In 1984 the district was added to the National Register of Historic Places. It is described as a "collection of distinct nineteenth-century structures linked to the development of an important Hudson Valley industrial center."

==Buildings Lost==

===Goring Hall===
Edward M. Goring was born in Manchester, England, April 20, 1828, the son of John M. and Martha Heald Goring. Edward M. Goring, was only eight years of age when his parents left England; he attended the district school at Wappingers Falls, and in 1845 apprenticed to the trade of engraving to calico printing, which he followed from 1845 to 1860. For the succeeding nine years he was engaged in the coal business, and in 1869 he was a member of the firm of Disbrow & Goring, iron founders. He was supervisor for the Town of Fishkill, a member of the New York Assembly, and president of the village in 1879. In 1883 he was appointed, by President Arthur, postmaster at Wappingers Falls. Mr. Goring was a trustee of the Grinnell Library for thirty years. He was actively involved in a number of local enterprises including: the creating of the town of Wappinger from the town of Fishkill; the incorporations of Wappingers Savings Bank, and Bank of Wappingers respectively; the incorporation of Wappingers Falls as a village; and in the laying out of the new road to New Hamburg as a public, instead of a toll road, as chartered by the Legislature. “In all these responsible and honorable positions, he has acquitted himself with credit to himself, and for the best interests of the public.”

In 1872 Goring Hall was built and opened as a drug and stationery store. For over twenty years, Goring Hall was the site of the Falls Coffee Shop, operated by the late Mary Ross, former mayor of the village (2001-2003). Ross and her staff were noted for supplying the volunteer firemen with coffee during responses to fire calls. Goring Hall was demolished in early December 2012, after a partial wall collapse on November 22, 2012, early Thanksgiving morning.

===Mulhern House===
Mulhern House was an historic home located at the end of Market Street. It was built about 1815 as a workers' residence that survived intact from the initial period of industrial development in Wappingers Falls. It was added to the National Register of Historic Places in 1987. The building was destroyed in a gas explosion in February 1994.

===Sweet Orr Factory===
Clayton E. Sweet, was born at Wappingers Falls, N. Y., June 16, 1834. His father was for many years a merchant and manufacturer in Wappingers Falls, and for a period postmaster of the village. Mr. Sweet was educated at the public schools of his native place and at the Dutchess County Academy at Poughkeepsie. Then for three years he was in the employ of Levi Cook & Co., merchants on Broadway, New York. He returned to Wappinger's Falls to enter his father's store, was made a partner.
For many years. Mr. Sweet was one of the leading business men of the place and of great usefulness to the community. He was one of the first trustees of the Wappingers Savings Bank, and acted as its secretary and treasurer until it obtained a substantial footing; he was afterwards elected vice president of the institution. For seven years he was postmaster of the village under President Grant. He was also a director of the Fallkill National Bank of Poughkeepsie, and a vestryman of the Zion Episcopal Church of Wappingers Falls.

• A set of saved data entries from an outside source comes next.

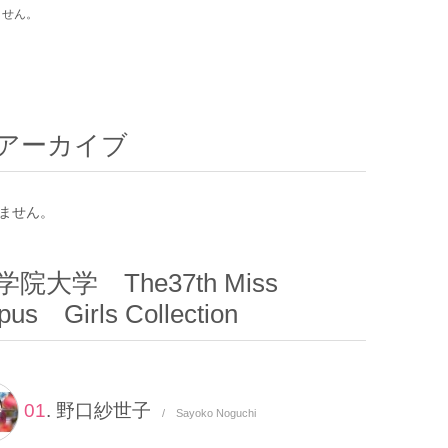
ません。
アーカイブ
ません。
院大学 The37th Miss
us Girls Collection
01
. 野口紗世子
/ Sayoko Noguchi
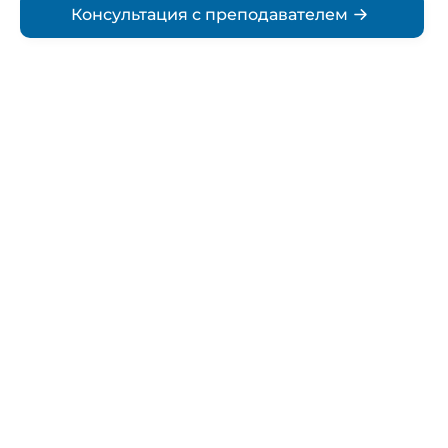
Консультация с преподавателем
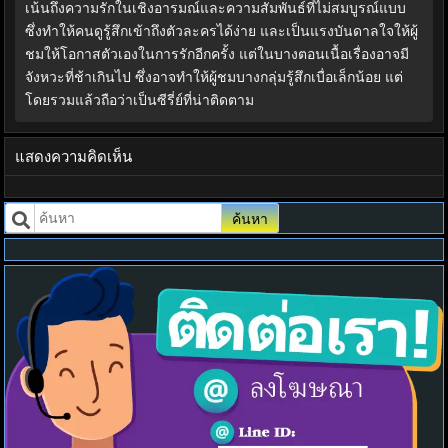
เน้นถึงความรักในเชิงอารมณ์และความสัมพันธ์ที่ไม่สมบูรณ์แบบ
ซึ่งทำให้คนดูรู้สึกเข้าถึงตัวละครได้ง่าย และเป็นแรงบันดาลใจให้ผู้
ชมให้โอกาสตัวเองในการรักอีกครั้ง แต่ในบางตอนเนื้อเรื่องอาจมี
จังหวะที่ช้าเกินไป ซึ่งอาจทำให้ผู้ชมบางกลุ่มรู้สึกเบื่อเล็กน้อย แต่
โดยรวมแล้วถือว่าเป็นซีรี่ย์ที่น่าติดตาม
แสดงความคิดเห็น
ค้นหา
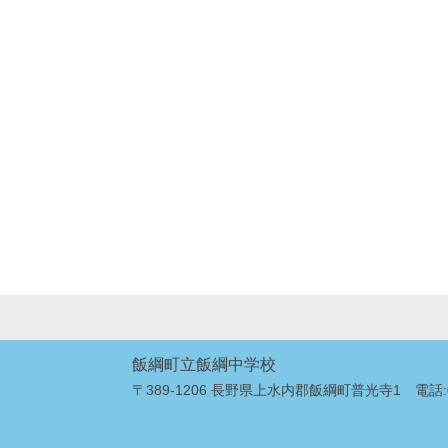
飯綱町立飯綱中学校
〒389-1206 長野県上水内郡飯綱町普光寺1 電話:026-2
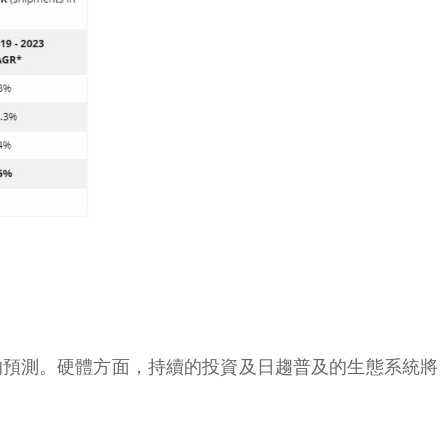
的預測。硬體方面，持續的投資及日趨普及的生態系統將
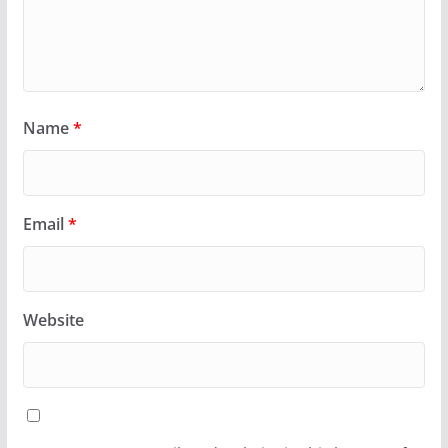
Name
*
Email
*
Website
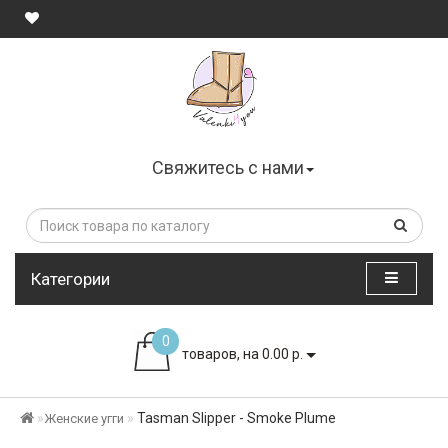
Свяжитесь с нами
Категории
0
товаров, на 0.00 р.
Tasman Slipper - Smoke Plume
Женские угги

The firm of Sweet, Orr & Co., were pioneers in the manufacture of overalls. After a large business experience in the Village of Wappingers Falls, he moved to Newburgh in 1887, to which city the business offices of the company were changed that year.

Sweet Orr set up a factory building on Mill Street in the late 1800s. The company manufactured denim overalls and jeans sold all over the country. The building burned down in the 1990s and is now the site of one of the village's parking lots.